From the entries below, copy out every line with "CROSS" in it.

═══ EXCERPTED RECORDS ═══

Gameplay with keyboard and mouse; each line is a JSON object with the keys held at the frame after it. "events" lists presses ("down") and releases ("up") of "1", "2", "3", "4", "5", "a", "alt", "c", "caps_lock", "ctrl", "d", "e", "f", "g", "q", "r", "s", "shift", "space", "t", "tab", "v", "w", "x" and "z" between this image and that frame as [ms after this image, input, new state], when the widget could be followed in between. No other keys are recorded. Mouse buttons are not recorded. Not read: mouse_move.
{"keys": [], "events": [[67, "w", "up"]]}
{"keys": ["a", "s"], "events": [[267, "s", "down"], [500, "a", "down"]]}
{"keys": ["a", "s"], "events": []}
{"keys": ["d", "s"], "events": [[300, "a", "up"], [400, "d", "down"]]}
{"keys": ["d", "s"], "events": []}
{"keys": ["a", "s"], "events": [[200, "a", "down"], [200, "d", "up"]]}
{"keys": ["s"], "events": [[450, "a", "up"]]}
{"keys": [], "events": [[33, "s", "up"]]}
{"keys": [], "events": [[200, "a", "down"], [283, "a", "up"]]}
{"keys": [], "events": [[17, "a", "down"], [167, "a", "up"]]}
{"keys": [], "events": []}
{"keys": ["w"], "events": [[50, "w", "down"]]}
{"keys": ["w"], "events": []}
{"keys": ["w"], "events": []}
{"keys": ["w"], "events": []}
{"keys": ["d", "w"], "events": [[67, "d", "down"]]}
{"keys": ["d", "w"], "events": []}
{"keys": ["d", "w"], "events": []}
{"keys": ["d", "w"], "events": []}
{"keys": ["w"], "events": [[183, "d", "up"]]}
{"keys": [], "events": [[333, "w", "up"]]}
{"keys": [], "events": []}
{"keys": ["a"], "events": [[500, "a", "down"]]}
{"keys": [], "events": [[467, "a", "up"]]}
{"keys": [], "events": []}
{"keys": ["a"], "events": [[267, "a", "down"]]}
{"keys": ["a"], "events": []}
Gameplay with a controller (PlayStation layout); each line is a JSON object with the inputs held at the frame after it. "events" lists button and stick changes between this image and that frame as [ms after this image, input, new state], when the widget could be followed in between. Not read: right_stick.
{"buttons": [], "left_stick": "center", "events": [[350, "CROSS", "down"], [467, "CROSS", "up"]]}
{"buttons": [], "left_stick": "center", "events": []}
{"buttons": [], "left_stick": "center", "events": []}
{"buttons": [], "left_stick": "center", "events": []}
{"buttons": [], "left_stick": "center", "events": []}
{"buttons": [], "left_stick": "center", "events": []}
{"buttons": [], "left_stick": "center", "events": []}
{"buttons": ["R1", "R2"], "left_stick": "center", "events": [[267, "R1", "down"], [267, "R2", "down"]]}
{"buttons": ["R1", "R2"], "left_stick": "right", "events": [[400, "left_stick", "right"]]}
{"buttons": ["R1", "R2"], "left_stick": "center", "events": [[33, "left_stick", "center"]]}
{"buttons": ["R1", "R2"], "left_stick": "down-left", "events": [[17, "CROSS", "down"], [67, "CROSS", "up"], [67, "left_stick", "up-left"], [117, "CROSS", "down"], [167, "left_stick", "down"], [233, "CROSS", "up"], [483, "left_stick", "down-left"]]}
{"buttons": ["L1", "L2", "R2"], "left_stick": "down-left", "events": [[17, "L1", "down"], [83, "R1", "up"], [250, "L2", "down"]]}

═══

** OUTPUT FOR THIS EXERCISE **
{"buttons": [], "left_stick": "center", "events": [[350, "CROSS", "down"], [467, "CROSS", "up"]]}
{"buttons": ["R1", "R2"], "left_stick": "down-left", "events": [[17, "CROSS", "down"], [67, "CROSS", "up"], [67, "left_stick", "up-left"], [117, "CROSS", "down"], [167, "left_stick", "down"], [233, "CROSS", "up"], [483, "left_stick", "down-left"]]}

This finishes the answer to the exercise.